Dans une interview accordée au journal Le Monde, le maire de Saint-Denis, Bally Bagayoko, a fait part de son changement de position concernant le désarmement de la police municipale de la ville. Élu en mars dernier sous l’étiquette La France insoumise, il avait promis de retirer les armes des policiers municipaux, une promesse qui suscite aujourd’hui des doutes.
EN BREF
- Bally Bagayoko, maire de Saint-Denis, fait marche arrière sur le désarmement de la police.
- Il confirme le maintien des policiers municipaux et des caméras de vidéosurveillance.
- Le désarmement symbolique des agents est en cours, sans retrait complet des armes.
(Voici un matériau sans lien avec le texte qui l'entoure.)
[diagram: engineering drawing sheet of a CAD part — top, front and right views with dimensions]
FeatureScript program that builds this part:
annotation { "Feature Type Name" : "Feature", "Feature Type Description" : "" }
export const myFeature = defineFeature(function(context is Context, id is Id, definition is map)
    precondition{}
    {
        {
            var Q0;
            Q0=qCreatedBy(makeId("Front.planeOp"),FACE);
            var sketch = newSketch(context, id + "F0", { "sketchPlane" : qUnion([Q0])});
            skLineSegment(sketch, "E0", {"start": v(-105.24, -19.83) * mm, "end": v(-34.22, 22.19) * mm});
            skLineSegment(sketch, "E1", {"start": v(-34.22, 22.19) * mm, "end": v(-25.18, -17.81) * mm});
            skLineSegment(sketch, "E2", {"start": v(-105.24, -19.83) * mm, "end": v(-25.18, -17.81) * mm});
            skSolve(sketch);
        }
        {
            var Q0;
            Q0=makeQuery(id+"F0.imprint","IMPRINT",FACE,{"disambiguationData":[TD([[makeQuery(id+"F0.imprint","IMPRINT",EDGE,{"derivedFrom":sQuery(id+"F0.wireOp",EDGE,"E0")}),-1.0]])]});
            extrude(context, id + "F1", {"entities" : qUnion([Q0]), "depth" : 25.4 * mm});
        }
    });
Lors de cet entretien, Bally Bagayoko a été interrogé sur les effets de sa promesse électorale. Des rumeurs de mutations massives parmi les policiers municipaux circulaient, mais il a affirmé que la situation n’était pas aussi catastrophique que certains le laissaient entendre. « J’ai officiellement un départ confirmé et trois autres demandes de mutation qui viennent tout juste d’arriver. Parallèlement, nous avons reçu une douzaine de CV », a-t-il déclaré.
Il a également souligné que la question de l’armement n’est pas la seule préoccupation des agents. La rémunération constitue un autre facteur clé pour attirer et retenir le personnel. « Je vais maintenir les 135 policiers municipaux et le nombre de caméras de vidéosurveillance pendant toute la durée de mon mandat », a-t-il précisé.
Concernant le processus de désarmement, Bally Bagayoko a admis avoir besoin de réévaluer la stratégie. « Nous allons revoir la doctrine pour que notre police municipale soit davantage une police de proximité », a-t-il indiqué. En ce qui concerne l’utilisation des lanceurs de balles de défense (LBD), il a expliqué : « Nous n’avons pas retiré les LBD, nous avons juste dit : pas de LBD dans l’espace public. Ils restent dans la voiture, sauf si les circonstances le requièrent. »
Cette déclaration souligne l’ambiguïté de sa position sur le sujet. Bien que les policiers ne portent pas ces armes lors des missions ordinaires, ils restent cependant équipés en cas de besoin. « C’est en réalité un acte symbolique, car les agents l’utilisent rarement », a-t-il ajouté, renforçant l’idée que, même si le désarmement n’est pas total, un changement de mentalité est en cours.
En conclusion, bien que Bally Bagayoko ait pris des engagements forts durant sa campagne, la réalité sur le terrain semble plus complexe. La question de l’armement de la police municipale de Saint-Denis reste donc un sujet délicat, qui nécessite un équilibre entre sécurité publique et proximité avec les citoyens. Le maire devra naviguer avec prudence entre ces deux impératifs au cours de son mandat.